- IATA: none; ICAO: none; FAA LID: F37;

Summary
- Airport type: Public
- Owner: Town of Carrizozo
- Serves: Carrizozo, New Mexico
- Elevation AMSL: 5,373 ft (1,638 m)
- Coordinates: 33°38′56″N 105°53′44″W﻿ / ﻿33.64889°N 105.89556°W

Map
- F37 Location of airport in New Mexico

Runways
| Direction | Length |  | Surface |
| ft | m |
| 6/24 | 4,944 | 1,507 | Asphalt |
| 15/33 | 2,500 | 762 | Dirt |

Statistics (2023)
- Aircraft operations (year ending 4/3/2023): 3,500
- Based aircraft: 6
- Source: Federal Aviation Administration

= Carrizozo Municipal Airport =

Airport in New Mexico, United States

Carrizozo Municipal Airport is a town owned, public use airport located one nautical mile (2 km) northwest of the central business district of Carrizozo, a town in Lincoln County, New Mexico, United States. It is included in the National Plan of Integrated Airport Systems for 2011–2015, which categorized it as a general aviation facility.

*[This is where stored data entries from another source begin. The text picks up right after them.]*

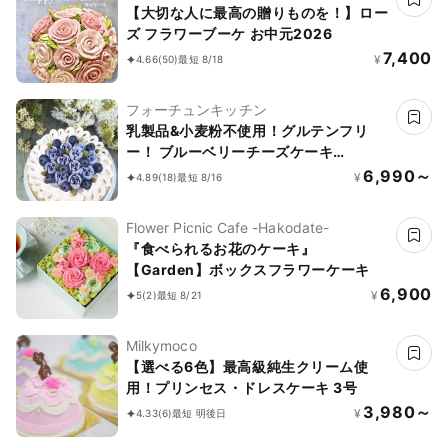
【大切な人に最高の贈りものを！】ロー
ズ フラワーブーケ お中元2026
7,400
¥
4.66
(50)
最短 8/18
フォーチュンキッチン
乳製品&小麦粉不使用！グルテンフリ
ー！ ブルーベリーチーズケーキ
15cm《ヴィーガンスイーツ・ヴィーガ
6,990～
¥
4.89
(18)
最短 8/16
ンケーキ》
Flower Picnic Cafe -Hakodate-
『食べられるお花のケーキ』
【Garden】ボックスフラワーケーキ
6,900
¥
5
(2)
最短 8/21
Milkymoco
【選べる6色】最高級純生クリーム使
用！プリンセス・ドレスケーキ 3号
3,980～
¥
4.33
(6)
最短 明後日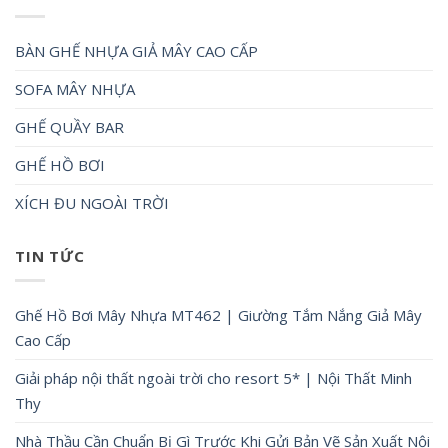
BÀN GHẾ NHỰA GIẢ MÂY CAO CẤP
SOFA MÂY NHỰA
GHẾ QUẦY BAR
GHẾ HỒ BƠI
XÍCH ĐU NGOÀI TRỜI
TIN TỨC
Ghế Hồ Bơi Mây Nhựa MT462 | Giường Tắm Nắng Giả Mây
Cao Cấp
Giải pháp nội thất ngoài trời cho resort 5* | Nội Thất Minh
Thy
Nhà Thầu Cần Chuẩn Bị Gì Trước Khi Gửi Bản Vẽ Sản Xuất Nội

== Facilities and aircraft ==
Carrizozo Municipal Airport covers an area of 204 acres (83 ha) at an elevation of 5,373 feet (1,638 m) above mean sea level. It has two runways: 6/24 is 4,944 by 75 feet (1,507 x 23 m) with an asphalt surface; 15/33 is 2,500 by 90 feet (762 x 27 m) with a dirt surface.

For the 12-month period ending April 3, 2023, the airport had 3,500 aircraft operations, an average of 67 per week: 96% general aviation and 4% military. At that time there were 6 aircraft based at this airport, all single-engine.